Researchers realize that understanding the departure of expectations from predictions is an important question, and it is high up on their “to-comprehend” list. Yet the honest answer at the current moment is that we do not know how it happens. Two paths seem to be emerging in the literature, however. One, pioneered by the late Stephen Ross, is the Recovery theorem approach [5]. Briefly, the idea is to recover accurate expectations from empirically available market prices, rather than rigidly impose theoretical no-arbitrage conditions. The second, inspired by the artificial intelligence literature in computer science, is to approximate the process of expectation formation through variants of machine learning algorithms [6]. Both are still nascent approaches, and it is anybody’s guess as to which path will be successful. Real life expectations, after all, are way more complicated than Dickens’ fictional Great Expectations!
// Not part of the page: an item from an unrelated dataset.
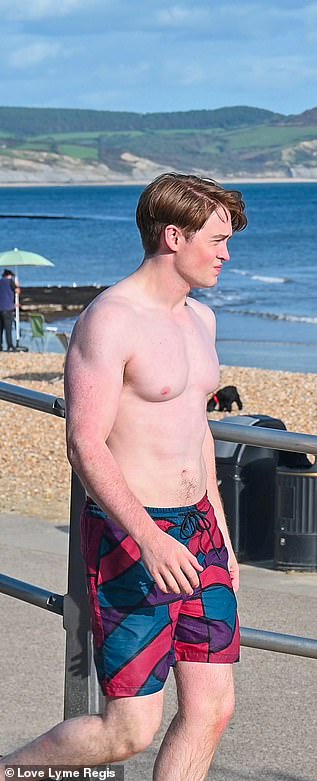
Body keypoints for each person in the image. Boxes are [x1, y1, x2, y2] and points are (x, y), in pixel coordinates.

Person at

[1] Christian P. Robert. (2011). “Reading Keynes’ Treatise on Probability,” International Statistical Review / Revue Internationale de Statistique, Vol. 79, No. 1, pp. 1-15.
[2] John F. Muth. (1961). “Rational Expectations and the Theory of Price Movements,” Econometrica 29, pp. 315–335.
[3] John C. Harsanyi (1967). “Games with incomplete information played by “Bayesian” players, I-III. part I. The Basic Model”. Management Science, special issue: Theory Series. INFORMS. 14 (3), pp. 159–182.
[4] The Wall Street Journal, “AT&T-Time Warner Trial,” May 08, 2018. https://www.wsj.com/livecoverage/att-time-warner-antitrust-case
[5] Stephen Ross (2015). The Recovery Theorem. The Journal of Finance, 70(2), pp. 615–648.
[6] Sergiu Hart and Andreu Mas-Colell. “Simple Adaptive Strategies”. World Scientific Publishing, Singapore, 2013.